__SUPPLIED ENTRIES__
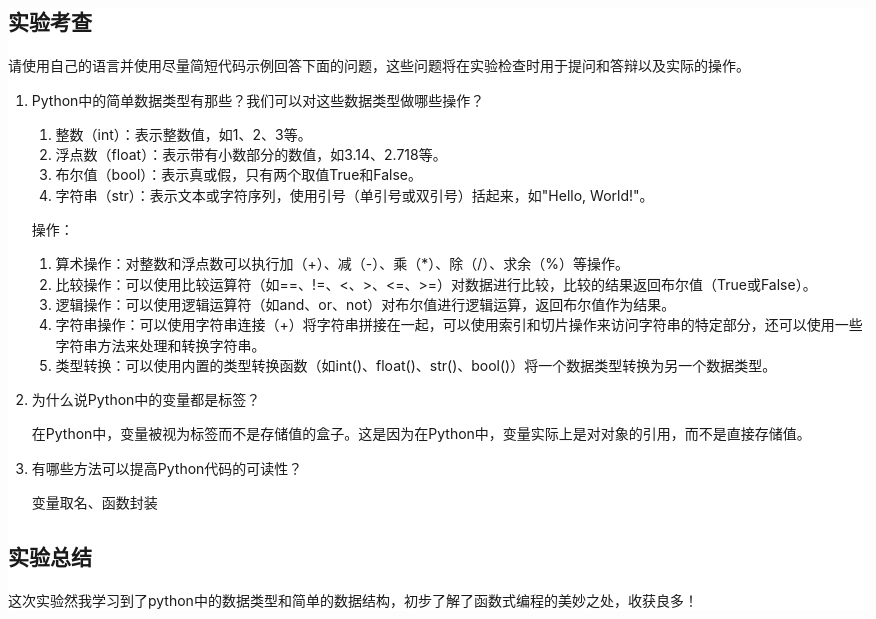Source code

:     



## 实验考查

请使用自己的语言并使用尽量简短代码示例回答下面的问题，这些问题将在实验检查时用于提问和答辩以及实际的操作。

1. Python中的简单数据类型有那些？我们可以对这些数据类型做哪些操作？

   1. 整数（int）：表示整数值，如1、2、3等。
   2. 浮点数（float）：表示带有小数部分的数值，如3.14、2.718等。
   3. 布尔值（bool）：表示真或假，只有两个取值True和False。
   4. 字符串（str）：表示文本或字符序列，使用引号（单引号或双引号）括起来，如"Hello, World!"。

   操作：

   1. 算术操作：对整数和浮点数可以执行加（+）、减（-）、乘（*）、除（/）、求余（%）等操作。
   2. 比较操作：可以使用比较运算符（如==、!=、<、>、<=、>=）对数据进行比较，比较的结果返回布尔值（True或False）。
   3. 逻辑操作：可以使用逻辑运算符（如and、or、not）对布尔值进行逻辑运算，返回布尔值作为结果。
   4. 字符串操作：可以使用字符串连接（+）将字符串拼接在一起，可以使用索引和切片操作来访问字符串的特定部分，还可以使用一些字符串方法来处理和转换字符串。
   5. 类型转换：可以使用内置的类型转换函数（如int()、float()、str()、bool()）将一个数据类型转换为另一个数据类型。

2. 为什么说Python中的变量都是标签？

   在Python中，变量被视为标签而不是存储值的盒子。这是因为在Python中，变量实际上是对对象的引用，而不是直接存储值。

3. 有哪些方法可以提高Python代码的可读性？

   变量取名、函数封装

## 实验总结

这次实验然我学习到了python中的数据类型和简单的数据结构，初步了解了函数式编程的美妙之处，收获良多！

__TASK STATEMENT__
Repeat the records above exactly, leaving out the pictures.

__WRITTEN SOLUTION__
Source code

:     



## 实验考查

请使用自己的语言并使用尽量简短代码示例回答下面的问题，这些问题将在实验检查时用于提问和答辩以及实际的操作。

1. Python中的简单数据类型有那些？我们可以对这些数据类型做哪些操作？

   1. 整数（int）：表示整数值，如1、2、3等。
   2. 浮点数（float）：表示带有小数部分的数值，如3.14、2.718等。
   3. 布尔值（bool）：表示真或假，只有两个取值True和False。
   4. 字符串（str）：表示文本或字符序列，使用引号（单引号或双引号）括起来，如"Hello, World!"。

   操作：

   1. 算术操作：对整数和浮点数可以执行加（+）、减（-）、乘（*）、除（/）、求余（%）等操作。
   2. 比较操作：可以使用比较运算符（如==、!=、<、>、<=、>=）对数据进行比较，比较的结果返回布尔值（True或False）。
   3. 逻辑操作：可以使用逻辑运算符（如and、or、not）对布尔值进行逻辑运算，返回布尔值作为结果。
   4. 字符串操作：可以使用字符串连接（+）将字符串拼接在一起，可以使用索引和切片操作来访问字符串的特定部分，还可以使用一些字符串方法来处理和转换字符串。
   5. 类型转换：可以使用内置的类型转换函数（如int()、float()、str()、bool()）将一个数据类型转换为另一个数据类型。

2. 为什么说Python中的变量都是标签？

   在Python中，变量被视为标签而不是存储值的盒子。这是因为在Python中，变量实际上是对对象的引用，而不是直接存储值。

3. 有哪些方法可以提高Python代码的可读性？

   变量取名、函数封装

## 实验总结

这次实验然我学习到了python中的数据类型和简单的数据结构，初步了解了函数式编程的美妙之处，收获良多！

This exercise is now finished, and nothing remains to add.